Work required:
Return every line of text in the material below as a JSON list of strings, one string per line, leaving out blank lines.

Record excerpts:
────

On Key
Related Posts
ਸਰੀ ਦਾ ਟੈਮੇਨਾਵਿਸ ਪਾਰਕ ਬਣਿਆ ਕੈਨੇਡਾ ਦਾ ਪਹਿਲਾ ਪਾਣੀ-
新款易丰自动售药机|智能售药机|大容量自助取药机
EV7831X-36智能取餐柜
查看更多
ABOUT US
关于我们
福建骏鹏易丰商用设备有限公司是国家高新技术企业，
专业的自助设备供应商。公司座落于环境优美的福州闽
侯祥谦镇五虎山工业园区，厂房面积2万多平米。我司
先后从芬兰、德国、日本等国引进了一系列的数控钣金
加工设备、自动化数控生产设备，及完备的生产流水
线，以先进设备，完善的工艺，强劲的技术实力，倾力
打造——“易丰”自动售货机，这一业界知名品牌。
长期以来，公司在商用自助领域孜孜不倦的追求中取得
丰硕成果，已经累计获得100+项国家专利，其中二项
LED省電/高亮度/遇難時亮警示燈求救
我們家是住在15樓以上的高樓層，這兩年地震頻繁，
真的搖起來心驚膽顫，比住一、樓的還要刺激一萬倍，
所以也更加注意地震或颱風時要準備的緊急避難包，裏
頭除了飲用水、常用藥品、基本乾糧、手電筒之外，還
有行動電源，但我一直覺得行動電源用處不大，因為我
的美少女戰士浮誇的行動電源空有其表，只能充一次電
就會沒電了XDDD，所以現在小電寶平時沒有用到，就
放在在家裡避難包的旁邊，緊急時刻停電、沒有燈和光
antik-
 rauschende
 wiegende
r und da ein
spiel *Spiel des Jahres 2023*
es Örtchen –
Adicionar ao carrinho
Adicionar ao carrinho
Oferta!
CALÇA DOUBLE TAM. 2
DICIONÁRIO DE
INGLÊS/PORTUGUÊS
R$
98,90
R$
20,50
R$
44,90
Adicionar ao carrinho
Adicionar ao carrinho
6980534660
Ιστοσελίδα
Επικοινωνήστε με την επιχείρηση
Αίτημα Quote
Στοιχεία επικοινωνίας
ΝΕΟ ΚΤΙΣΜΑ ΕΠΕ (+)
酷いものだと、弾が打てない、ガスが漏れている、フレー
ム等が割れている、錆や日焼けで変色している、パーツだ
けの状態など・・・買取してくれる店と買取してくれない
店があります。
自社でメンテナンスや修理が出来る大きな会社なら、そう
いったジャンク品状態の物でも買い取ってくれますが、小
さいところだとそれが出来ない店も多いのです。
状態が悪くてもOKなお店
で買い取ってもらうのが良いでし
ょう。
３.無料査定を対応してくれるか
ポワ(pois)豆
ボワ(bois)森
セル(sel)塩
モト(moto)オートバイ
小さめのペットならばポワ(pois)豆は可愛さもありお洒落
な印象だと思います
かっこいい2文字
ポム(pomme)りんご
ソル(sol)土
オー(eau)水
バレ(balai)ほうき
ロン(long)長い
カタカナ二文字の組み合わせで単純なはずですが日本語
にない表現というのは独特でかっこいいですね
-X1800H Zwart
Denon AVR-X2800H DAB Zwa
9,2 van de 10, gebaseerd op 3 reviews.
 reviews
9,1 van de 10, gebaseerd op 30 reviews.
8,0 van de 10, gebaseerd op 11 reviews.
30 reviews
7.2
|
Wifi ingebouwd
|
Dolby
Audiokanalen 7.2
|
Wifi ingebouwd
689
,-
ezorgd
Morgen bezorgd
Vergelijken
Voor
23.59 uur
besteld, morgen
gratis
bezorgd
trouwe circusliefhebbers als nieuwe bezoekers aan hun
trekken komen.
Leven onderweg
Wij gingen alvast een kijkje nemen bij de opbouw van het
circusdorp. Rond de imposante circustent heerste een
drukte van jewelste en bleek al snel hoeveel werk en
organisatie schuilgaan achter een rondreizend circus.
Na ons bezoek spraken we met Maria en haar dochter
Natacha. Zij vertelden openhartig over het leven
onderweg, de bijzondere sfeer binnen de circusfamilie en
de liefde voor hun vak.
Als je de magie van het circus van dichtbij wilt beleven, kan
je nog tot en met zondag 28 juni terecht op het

────

Exercise result:
[
  "On Key",
  "Related Posts",
  "ਸਰੀ ਦਾ ਟੈਮੇਨਾਵਿਸ ਪਾਰਕ ਬਣਿਆ ਕੈਨੇਡਾ ਦਾ ਪਹਿਲਾ ਪਾਣੀ-",
  "新款易丰自动售药机|智能售药机|大容量自助取药机",
  "EV7831X-36智能取餐柜",
  "查看更多",
  "ABOUT US",
  "关于我们",
  "福建骏鹏易丰商用设备有限公司是国家高新技术企业，",
  "专业的自助设备供应商。公司座落于环境优美的福州闽",
  "侯祥谦镇五虎山工业园区，厂房面积2万多平米。我司",
  "先后从芬兰、德国、日本等国引进了一系列的数控钣金",
  "加工设备、自动化数控生产设备，及完备的生产流水",
  "线，以先进设备，完善的工艺，强劲的技术实力，倾力",
  "打造——“易丰”自动售货机，这一业界知名品牌。",
  "长期以来，公司在商用自助领域孜孜不倦的追求中取得",
  "丰硕成果，已经累计获得100+项国家专利，其中二项",
  "LED省電/高亮度/遇難時亮警示燈求救",
  "我們家是住在15樓以上的高樓層，這兩年地震頻繁，",
  "真的搖起來心驚膽顫，比住一、樓的還要刺激一萬倍，",
  "所以也更加注意地震或颱風時要準備的緊急避難包，裏",
  "頭除了飲用水、常用藥品、基本乾糧、手電筒之外，還",
  "有行動電源，但我一直覺得行動電源用處不大，因為我",
  "的美少女戰士浮誇的行動電源空有其表，只能充一次電",
  "就會沒電了XDDD，所以現在小電寶平時沒有用到，就",
  "放在在家裡避難包的旁邊，緊急時刻停電、沒有燈和光",
  "antik-",
  " rauschende",
  " wiegende",
  "r und da ein",
  "spiel *Spiel des Jahres 2023*",
  "es Örtchen –",
  "Adicionar ao carrinho",
  "Adicionar ao carrinho",
  "Oferta!",
  "CALÇA DOUBLE TAM. 2",
  "DICIONÁRIO DE",
  "INGLÊS/PORTUGUÊS",
  "R$",
  "98,90",
  "R$",
  "20,50",
  "R$",
  "44,90",
  "Adicionar ao carrinho",
  "Adicionar ao carrinho",
  "6980534660",
  "Ιστοσελίδα",
  "Επικοινωνήστε με την επιχείρηση",
  "Αίτημα Quote",
  "Στοιχεία επικοινωνίας",
  "ΝΕΟ ΚΤΙΣΜΑ ΕΠΕ (+)",
  "酷いものだと、弾が打てない、ガスが漏れている、フレー",
  "ム等が割れている、錆や日焼けで変色している、パーツだ",
  "けの状態など・・・買取してくれる店と買取してくれない",
  "店があります。",
  "自社でメンテナンスや修理が出来る大きな会社なら、そう",
  "いったジャンク品状態の物でも買い取ってくれますが、小",
  "さいところだとそれが出来ない店も多いのです。",
  "状態が悪くてもOKなお店",
  "で買い取ってもらうのが良いでし",
  "ょう。",
  "３.無料査定を対応してくれるか",
  "ポワ(pois)豆",
  "ボワ(bois)森",
  "セル(sel)塩",
  "モト(moto)オートバイ",
  "小さめのペットならばポワ(pois)豆は可愛さもありお洒落",
  "な印象だと思います",
  "かっこいい2文字",
  "ポム(pomme)りんご",
  "ソル(sol)土",
  "オー(eau)水",
  "バレ(balai)ほうき",
  "ロン(long)長い",
  "カタカナ二文字の組み合わせで単純なはずですが日本語",
  "にない表現というのは独特でかっこいいですね",
  "-X1800H Zwart",
  "Denon AVR-X2800H DAB Zwa",
  "9,2 van de 10, gebaseerd op 3 reviews.",
  " reviews",
  "9,1 van de 10, gebaseerd op 30 reviews.",
  "8,0 van de 10, gebaseerd op 11 reviews.",
  "30 reviews",
  "7.2",
  "|",
  "Wifi ingebouwd",
  "|",
  "Dolby",
  "Audiokanalen 7.2",
  "|",
  "Wifi ingebouwd",
  "689",
  ",-",
  "ezorgd",
  "Morgen bezorgd",
  "Vergelijken",
  "Voor",
  "23.59 uur",
  "besteld, morgen",
  "gratis",
  "bezorgd",
  "trouwe circusliefhebbers als nieuwe bezoekers aan hun",
  "trekken komen.",
  "Leven onderweg",
  "Wij gingen alvast een kijkje nemen bij de opbouw van het",
  "circusdorp. Rond de imposante circustent heerste een",
  "drukte van jewelste en bleek al snel hoeveel werk en",
  "organisatie schuilgaan achter een rondreizend circus.",
  "Na ons bezoek spraken we met Maria en haar dochter",
  "Natacha. Zij vertelden openhartig over het leven",
  "onderweg, de bijzondere sfeer binnen de circusfamilie en",
  "de liefde voor hun vak.",
  "Als je de magie van het circus van dichtbij wilt beleven, kan",
  "je nog tot en met zondag 28 juni terecht op het"
]